DOJ Reveals Foreign Agent Cases Are Fara from Over
On March 6, Assistant Attorney General for National Security John C. Demers announced that the Department of Justice (“DOJ”) has designated a new deputy chief to lead the Foreign Agents Registration Act (“FARA”) unit and that DOJ will start treating FARA as an enforcement priority. The new role will be filled by former Mueller Investigation Special Prosecutor Brandon Van Grack, a veteran of the National Security Division and the U.S. Attorney’s Office in Eastern District of Virginia. Although DOJ has been adding to its FARA investigation team over the past year and a half, the “priority” announcement signals a shift toward greater focus on these investigations and potential charges.
FARA (enacted in 1938) is a “disclosure statute that requires persons acting as agents of foreign principals in a political or quasi-political capacity to make periodic public disclosure of their relationship with the foreign principal, as well as activities, receipts and disbursements in support of those activities.” The term “foreign principal” is defined broadly and includes foreign political parties, a person or organization outside the U.S. (except U.S. citizens) and any entity organized under the laws of a foreign country or having its principal place of business in a foreign country. In practice, anyone who intends to act as an agent must register with the DOJ within ten days of agreeing to become an agent and before performing any activities for the foreign principal. In addition to registering, agents are required to file forms outlining their agreements with, income from, and expenditures on behalf of the foreign principal. These forms are public records and must be supplemented every six months. There are additional disclosure and record keeping obligations. The statute has both civil and criminal enforcement mechanisms.
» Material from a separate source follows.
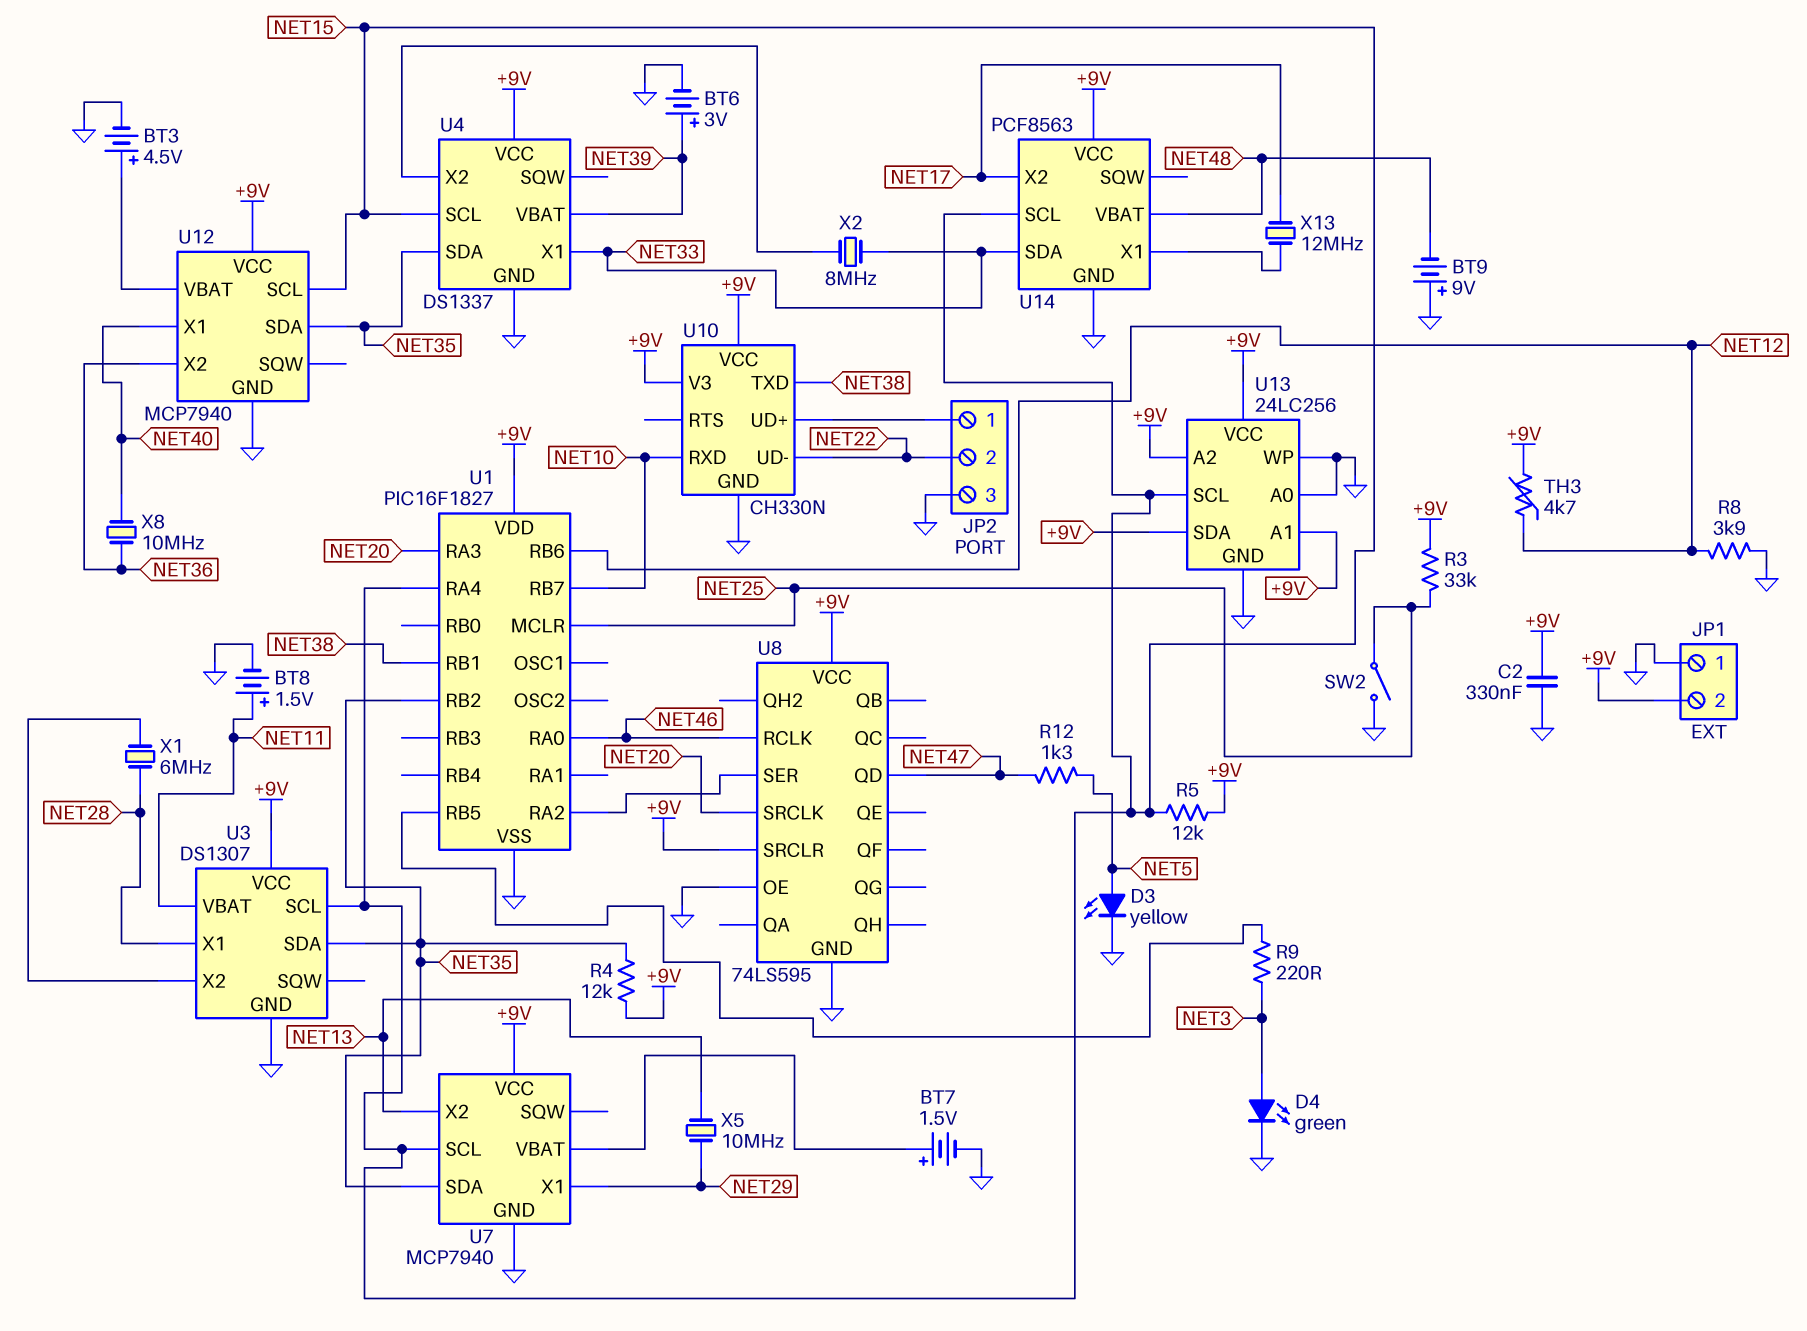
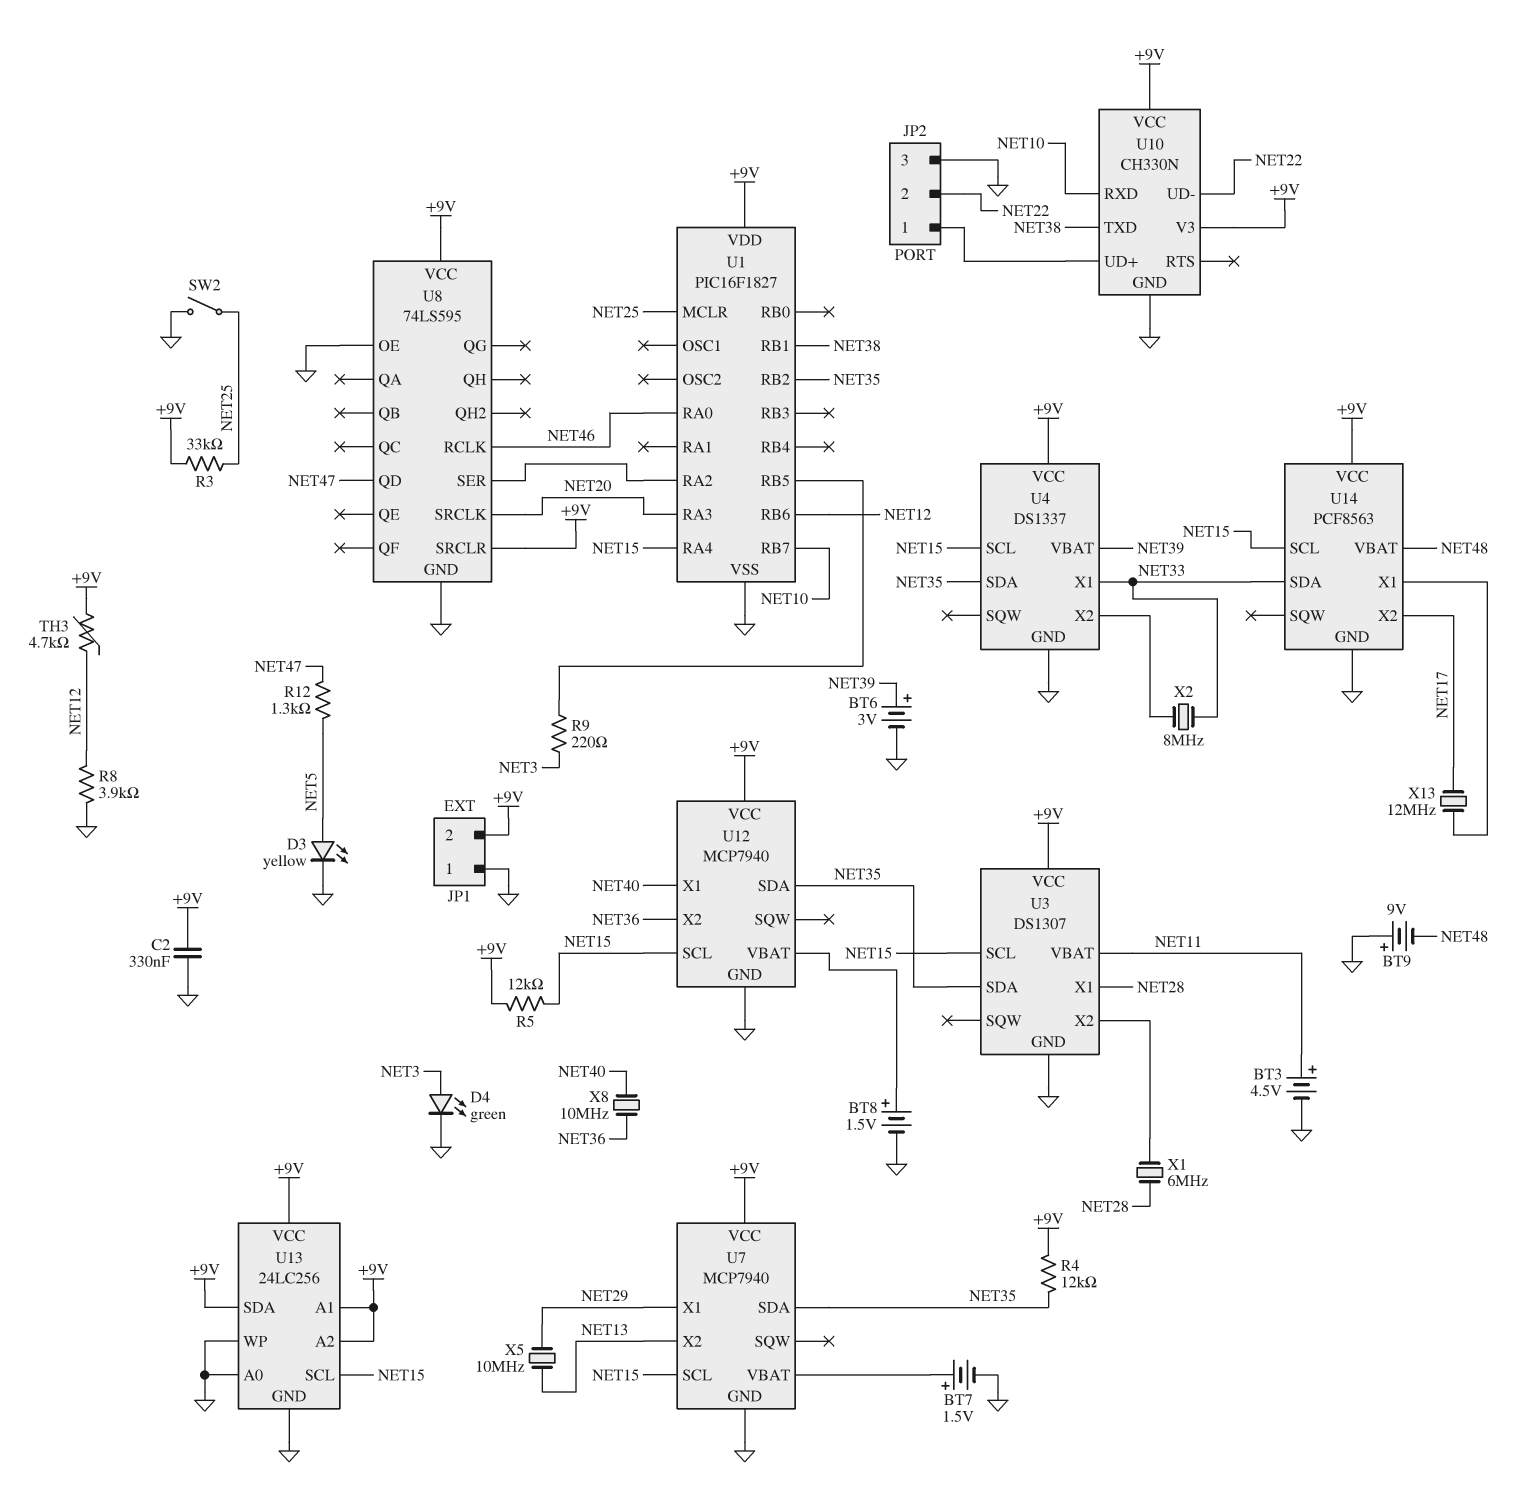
BT3: 4.5V (plus U12/VBAT, minus GND) -> 4.5V (plus NET11, minus GND)
BT8: 1.5V (plus NET11, minus GND) -> 1.5V (plus U12/VBAT, minus GND)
After decades of relatively few FARA prosecutions, the statute has become an increasingly prominent focal point of charges connected with the Mueller Investigation. In 2017, Paul Manafort and Richard Gates were charged with knowingly and willfully violating FARA by failing to register as agents of the government of Ukraine, the Ukrainian Party of Regions, former Ukrainian President Victor Yanukovych, and the Opposition Bloc, a successor political party to the Party of Regions. Manafort and Gates were further charged with violating FARA by making several false statements of material facts and omissions of material facts in a FARA document submitted to the DOJ. Manafort and Gates both subsequently reached guilty pleas. Another Manafort associate, lobbyist Samuel Patten, also pleaded guilty for failing to register as a foreign agent under FARA. Most recently, the law firm Skadden, Arps, Slate, Meagher & Flom reached an agreement with DOJ over its failure to register former firm partner Greg Craig’s work for a Ukrainian political party, and the firm was required to disgorge $4.6 million in fees and to improve its internal compliance policies as a result. Craig remains under personal investigation as well.
The prospect of increasing FARA investigations and prosecutions indicates that foreign interests that rely on U.S. agents, and the agents themselves, should diligently review their internal FARA-compliance measures to ensure that they adhere to FARA’s requirements. They should also be prepared to respond carefully to FARA-related inquiries because the responses will apparently be subject to greater scrutiny by the DOJ.